## Фрагмент текста
%%
И, наконец, в-третьих (и это, может быть, самое главное), в новом издании я имею возможность восполнить пробел, допущенный в первом издании. Я давно уже был просто обязан упомянуть об открытии Нобелевского лауреата, основателя целого направления в термодинамике бельгийского ученого Ильи Пригожина о том, что при необратимых процессах появляется «особое» «внутреннее время», принципиально отличное (по мнению Пригожина) от времени астрономического. Познакомившись, наконец, с трудами Пригожина, я с удовлетворением обнаружил своеобразный парадокс. За несколько десятилетий до того, как я предложил эту гипотезу, выдающийся физик «ее подтвердил» теоретически и экспериментально. Ибо, по существу, он показал (так мне представляется), что при изменении плотности внутренней энергии в физических системах их собственное время обязательно изменяется. Этому утверждению, в общем-то, и посвящена моя книга. И, конечно, я постараюсь показать, что никакого принципиального отличия «внутреннего времени» от времени астрономического нет. Природа времени едина и для микро- и для макромира, и для Метагалактики в целом. То, что мои представления о времени в главном так счастливо совпали с открытием Пригожина, вселяет в меня уверенность, что обязательно наступит день, когда усовершенствованная гипотеза локально-когерентного времени обретет статус единой теории реального физического времени.
Пользуясь случаем, выражаю искреннюю признательность поэтессе и бизнесмену Наталии Олеговне Мясниковой, которая по собственной воле показала «Природу времени» московским издателям и, может быть, в качестве главного (последнего) аргумента пригодности моей книги к переизданию использовала свое удивительное обаяние.
Предлагаемая читателю книга по большому счету является вторым, расширенным и исправленным, дополненным и значительно углубленным вариантом моей первой книги «Физическая сущность времени» <2>. В названиях двух книг ясно отражается различие их содержаний. В первой обосновывается новый времяформирующий фактор — внутренняя энергия тел, во второй исследуются первоистоки происхождения времени, то есть доказывается, что временные свойства порождает сама материя в различных взаимодействиях.
Наиболее значительным изменениям подверглась вторая глава — она переписана заново, сделан акцент на раскрытии природы времени. Первая глава дополнена большим разделом: «Представления о времени в конце XX века». Появилась новая четвертая глава. Третья глава, посвященная следствиям гипотезы, оставлена почти без изменений.
В новой работе я уточнил основное уравнение собственного времени тел и более точно дал определения и выводы, значительно расширил библиографические ссылки.
С момента публикации первой книги прошло два года, а кажется, что минула вечность.
%%
## Представленные данные
%%
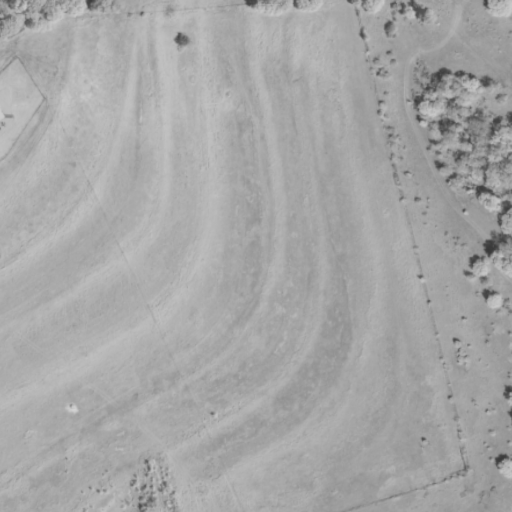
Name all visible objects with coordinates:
%%
## Краткое задание
Подхватите фрагмент предисловия к книге о природе времени и продолжите его сразу после последнего предложения. Приведённые данные здесь не понадобятся.

## Результат
И неудивительно — события первого года развивались стремительно. Вначале я раздавал книжку всем знакомым, кого вспоминал и кого встречал на улице. Далее… Если о жизни судить по крупным событиям, то я пережил несколько потрясений, по крайней мере, три — это точно. Первое оказалось приятным. Книга вдруг «пошла», ее покупали в магазинах и на книжном рынке. Ее спрашивали, когда я задерживался с очередной порцией. Я испытал легкий, но приятный шок, как если бы вдруг выяснилось, что в меня влюбилась Линда Евангелиста. Я даже слегка смущался, понимая, что я недостоин, т. е. отдавая себе отчет в том, что книжка посвящена специальной проблеме и местами перегружена профессиональными терминами и понятиями. Оказалось, что, несмотря на многолетний экономический кризис и разгул дебилизма в области массовой культуры, людей на Украине продолжают интересовать проблемы Времени. И вот, пребывая в состоянии легкой приподнятости над грешной землей, я начал допускать одну ошибку задругой. Звонили незнакомые, присылали письма профессионалы. Отзывы были положительными. Один ученый даже высказался в том смысле, что книгу он читает малыми порциями, потому что вновь и вновь возвращается к прочитанному, как бы погружается и погружается, но «может быть, она бездонна», — так передали мне его слова (наверное, он пошутил). Но на мгновение я испытал давно позабытое чувство — захотелось подарить ему букет алых роз, словно он и есть Линда Евангелиста.
Летом 1998 г. я побывал на Международном конгрессе по фундаментальным проблемам естествознания (Санкт-Петербург, Россия) и даже выступил с докладом и был нормально принят… Я все больше и больше вовлекался в какие-то обсуждения и организационные мероприятия.
И тут меня попутал бес. Мой товарищ предложил мне выступить в Министерстве по вопросам науки и технологий перед представителями официальной науки с докладом, а они, мол, потом официально оценят и тогда фонд фундаментальных исследований официально выделит грант… Мне бы поблагодарить товарища и… жить бы себе тихо, никого не трогая.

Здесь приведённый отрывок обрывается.